These folders contain both the files needed to re-run the SAM simulations used in Garrett et al. (20XX), the post-processed data used to calculate the tables/figures, and the scripts to create the post-processed data. This archive does not contain the 2D and 3D output from SAM. As such, some of the scripts will not work since there is no data from which to calculate. Users can either follow the workflow in full, after running SAM from a restart, or recalculate the figures/data using some of the post processed data. The following steps will walk you through both methods.

1) Update the json files in SCRIPTS/namelists so that “dSAM” points to the appropriate SAM output directory. Update the “dWrite” to the folder you wish to save post-processed data (currently ../STATISTICS/).

*** If re-running SAM, follow steps below Otherwise jump to step 6)***

2) Run SAM using the binary files in RESTART, and the grid/namelist files in SAM_SETUP. Convert the com3D binary files to netcdf and ensure the “OUT_3D” folder is located under the base SAM output directory specified in step 1).

3) Run “calc3DVariables.py” in SCRIPTS. This will calculate the MSE, SSE, QVSAT which will be attached to the pre-existing 3D netcdf files and mean profiles which will be saved to

4) Run “calcPerimeterValues.py” in SCRIPTS. This will create netCDF files containing the cloud edge values of MSE for each 3D file.

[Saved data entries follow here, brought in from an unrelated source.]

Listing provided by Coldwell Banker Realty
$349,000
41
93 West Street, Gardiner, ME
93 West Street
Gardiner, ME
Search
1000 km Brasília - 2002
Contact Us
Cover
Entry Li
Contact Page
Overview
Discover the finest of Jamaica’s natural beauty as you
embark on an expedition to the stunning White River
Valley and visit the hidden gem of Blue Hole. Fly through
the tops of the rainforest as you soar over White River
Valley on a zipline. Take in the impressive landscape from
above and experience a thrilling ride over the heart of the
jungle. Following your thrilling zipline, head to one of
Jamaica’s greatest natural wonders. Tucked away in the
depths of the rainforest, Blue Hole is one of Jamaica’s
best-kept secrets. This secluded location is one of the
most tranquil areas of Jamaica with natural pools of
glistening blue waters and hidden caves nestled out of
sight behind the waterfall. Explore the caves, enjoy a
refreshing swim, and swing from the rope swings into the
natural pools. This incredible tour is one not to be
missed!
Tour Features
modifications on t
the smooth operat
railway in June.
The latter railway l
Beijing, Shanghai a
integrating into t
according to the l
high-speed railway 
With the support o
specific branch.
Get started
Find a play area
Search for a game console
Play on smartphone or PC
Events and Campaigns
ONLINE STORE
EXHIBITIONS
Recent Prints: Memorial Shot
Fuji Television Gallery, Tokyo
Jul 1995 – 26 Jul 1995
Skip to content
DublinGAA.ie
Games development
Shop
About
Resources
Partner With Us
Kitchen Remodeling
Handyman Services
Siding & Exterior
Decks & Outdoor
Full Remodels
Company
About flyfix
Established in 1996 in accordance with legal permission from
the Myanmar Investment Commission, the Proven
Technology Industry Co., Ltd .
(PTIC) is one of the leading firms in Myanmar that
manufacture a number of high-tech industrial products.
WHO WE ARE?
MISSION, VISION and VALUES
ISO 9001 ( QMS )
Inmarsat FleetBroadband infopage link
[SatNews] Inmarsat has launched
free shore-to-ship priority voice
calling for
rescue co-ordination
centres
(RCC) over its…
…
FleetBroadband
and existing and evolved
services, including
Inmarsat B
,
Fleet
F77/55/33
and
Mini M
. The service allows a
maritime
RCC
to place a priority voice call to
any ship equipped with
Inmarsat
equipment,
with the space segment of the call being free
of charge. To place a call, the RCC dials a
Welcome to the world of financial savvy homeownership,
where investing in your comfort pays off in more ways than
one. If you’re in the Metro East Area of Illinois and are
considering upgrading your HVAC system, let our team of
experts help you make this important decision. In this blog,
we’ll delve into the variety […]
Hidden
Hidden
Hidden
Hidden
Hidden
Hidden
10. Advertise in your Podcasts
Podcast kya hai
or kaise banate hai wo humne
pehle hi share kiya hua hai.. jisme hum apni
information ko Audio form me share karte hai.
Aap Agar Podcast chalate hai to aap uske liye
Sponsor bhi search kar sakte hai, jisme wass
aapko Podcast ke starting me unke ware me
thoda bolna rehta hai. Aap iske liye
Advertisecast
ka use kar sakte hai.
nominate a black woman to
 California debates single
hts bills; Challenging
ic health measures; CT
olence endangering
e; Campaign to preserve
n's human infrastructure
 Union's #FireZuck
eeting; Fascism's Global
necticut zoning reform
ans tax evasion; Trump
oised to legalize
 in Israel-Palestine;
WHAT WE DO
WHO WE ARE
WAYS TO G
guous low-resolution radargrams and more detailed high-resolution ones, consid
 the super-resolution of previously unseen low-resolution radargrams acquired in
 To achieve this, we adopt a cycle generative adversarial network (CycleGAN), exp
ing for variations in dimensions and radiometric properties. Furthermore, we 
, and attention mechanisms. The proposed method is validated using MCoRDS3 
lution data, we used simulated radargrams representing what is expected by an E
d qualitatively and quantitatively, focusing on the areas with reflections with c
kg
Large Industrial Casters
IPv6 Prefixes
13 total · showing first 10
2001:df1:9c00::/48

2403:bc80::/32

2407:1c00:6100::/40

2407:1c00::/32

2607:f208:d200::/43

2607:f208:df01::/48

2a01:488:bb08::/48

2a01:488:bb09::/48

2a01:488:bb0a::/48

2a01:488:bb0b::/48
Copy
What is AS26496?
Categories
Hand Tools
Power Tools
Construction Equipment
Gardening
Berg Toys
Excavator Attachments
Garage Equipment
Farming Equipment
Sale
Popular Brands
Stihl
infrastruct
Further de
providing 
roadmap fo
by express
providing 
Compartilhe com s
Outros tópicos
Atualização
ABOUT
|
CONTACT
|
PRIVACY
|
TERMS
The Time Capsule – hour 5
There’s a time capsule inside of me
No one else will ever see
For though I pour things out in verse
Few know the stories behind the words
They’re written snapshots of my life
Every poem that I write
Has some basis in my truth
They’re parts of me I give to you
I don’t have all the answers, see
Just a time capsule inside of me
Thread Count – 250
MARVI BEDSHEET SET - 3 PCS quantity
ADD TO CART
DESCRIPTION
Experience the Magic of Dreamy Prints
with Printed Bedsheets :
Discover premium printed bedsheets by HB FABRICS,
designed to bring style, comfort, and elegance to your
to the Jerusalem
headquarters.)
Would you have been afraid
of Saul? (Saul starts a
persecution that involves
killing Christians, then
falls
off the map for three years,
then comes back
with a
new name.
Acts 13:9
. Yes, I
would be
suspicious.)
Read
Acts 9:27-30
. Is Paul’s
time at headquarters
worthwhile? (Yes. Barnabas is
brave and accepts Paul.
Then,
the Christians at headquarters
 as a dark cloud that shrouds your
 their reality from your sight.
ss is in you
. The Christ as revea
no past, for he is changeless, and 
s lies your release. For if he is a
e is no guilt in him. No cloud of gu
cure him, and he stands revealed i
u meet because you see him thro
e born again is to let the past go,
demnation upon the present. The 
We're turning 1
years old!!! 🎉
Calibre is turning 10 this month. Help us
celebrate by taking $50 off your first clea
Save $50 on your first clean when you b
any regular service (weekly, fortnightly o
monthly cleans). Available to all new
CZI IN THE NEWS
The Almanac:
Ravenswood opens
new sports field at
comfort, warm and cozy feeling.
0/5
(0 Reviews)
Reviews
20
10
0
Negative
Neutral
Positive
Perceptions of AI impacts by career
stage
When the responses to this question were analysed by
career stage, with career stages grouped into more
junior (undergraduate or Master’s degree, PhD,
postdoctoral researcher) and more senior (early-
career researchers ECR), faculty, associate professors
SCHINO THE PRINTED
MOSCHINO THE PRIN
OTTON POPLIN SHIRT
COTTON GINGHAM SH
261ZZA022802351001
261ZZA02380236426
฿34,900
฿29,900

These will be saved in “{dSAM}/OUT_EDGE”. 

5) Run “calcDomainStatistics.py” and “calcPerimeterStatistics.py” in SCRIPTS. These will calculate the mean MSE/SSE values of the domain and cloud edge values, which are found in Fig. 3. 

*** Start here if not re-running SAM. Data is already found in STATISTICS***

6) Run “calc2Dhistogram.py” in SCRIPTS. This will calculate the convective stream function for fig. 2. Output will be saved to “STATISTICS”.

7) Run the “EASE_Scaling.ipynb” and “pauluisFigs.ipynb” notebooks in SCRIPTS. This will create the tables and figures used in the paper.